«[…] Come dalla vicenda infaticabile

De le nuvole e de le stelle dentro del cielo serale

Dentro il vico marino in alto sale, . . . . . . .

Dentro il vico chè rosse in alto sale

Marino l’ali rosse dei fanali

Rabescavano l’ombra illanguidita […]»

(D. Campana, Genova)

Le altre vite sulle quali nessuno veglia sono il via vai delle onde dentro la notte, nel suo «incanto», trascinando ferraglie nell’acqua: andando a ritroso, uomini in fila come il moto del mare, ombre di uomini, «invisibili», riversati nelle strade come fiele, amaro. Crolli, pietre cadute. Archi nella luce stanca di un altro mondo: che cammina, andando in quelle vie, a battere i pugni, digrignando i denti, aspro, ruvido desiderio di vivere.
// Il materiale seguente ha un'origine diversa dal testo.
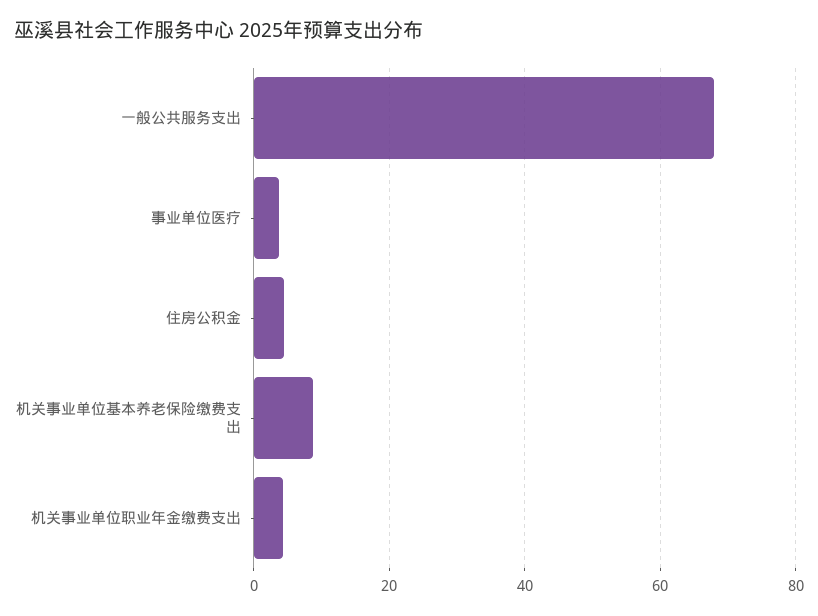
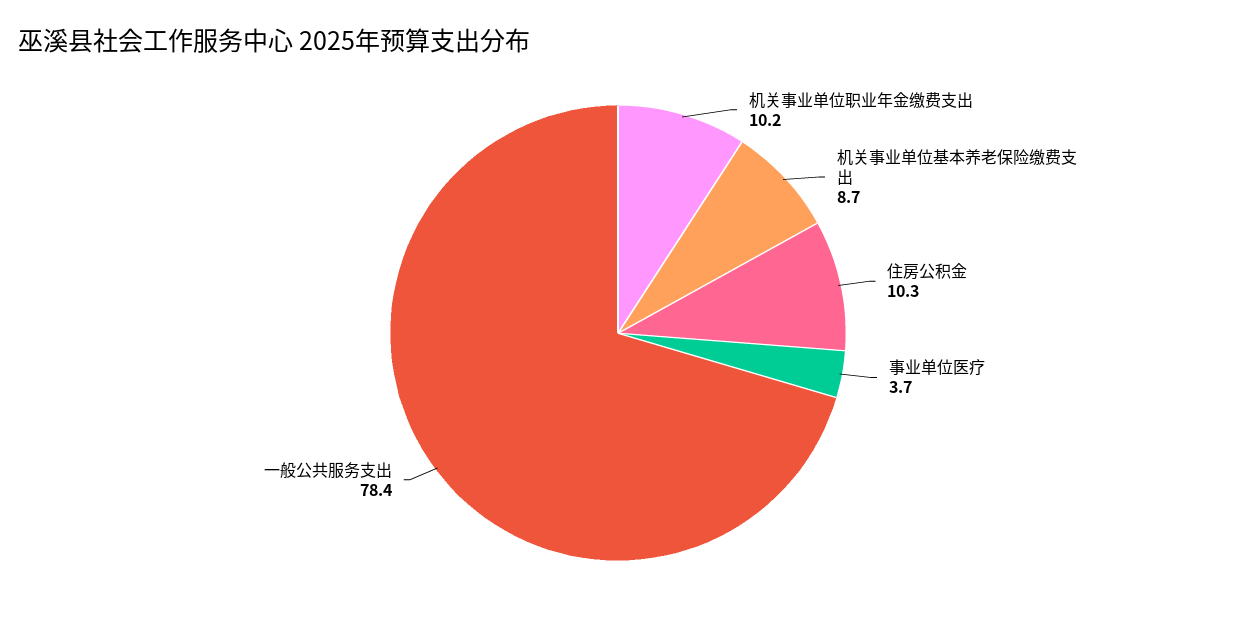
  {
-   "一般公共服务支出": 68,
+   "一般公共服务支出": 78.4,
    "事业单位医疗": 3.7,
-   "住房公积金": 4,
+   "住房公积金": 10.3,
    "机关事业单位基本养老保险缴费支出": 8.7,
-   "机关事业单位职业年金缴费支出": 4
+   "机关事业单位职业年金缴费支出": 10.2
  }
I vicoli di Genova scenario incerto, sgranato, fanno da ancora ad un amore lontano, voluto, ritrovato; non importa che cosa sia questo amore, come. Importa documentare, tenere a mente, testimoniare che l’amore salva. Pietro Marcello mescola i generi, le tecniche, anticipando il linguaggio di quel Martin Eden che precipita, consapevole che niente può essere ancora desiderato perché se ci fosse qualcosa ancora da desiderare allora sarebbe lei; qui invece la vita prevarica, investe l’oscurità, perde senso senza l’altro accanto. «L’archeologia della memoria» è la ricostruzione di una storia qualunque, una storia che vale d’essere vissuta, nella sua incongruenza, nelle voci che graffiano, nelle parole che raccontano, che legano, che sopravvivono. La forza bruta del passato che resiste si trasforma. Il bisogno primario di non essere soli in questa fase della produzione del regista è ancorato alla salvezza della cura, del prendersi cura.

La bocca del lupo è un inno alla certezza del sole, dopo tanto buio. Così si torna al mare, prima che i titoli di coda sfumino questo giorno ritrovato nel dolore, ad aspettare che venga la sera al chiarore del fuoco, che trema, si torna: ai passi dei bambini, delle donne sulla riva.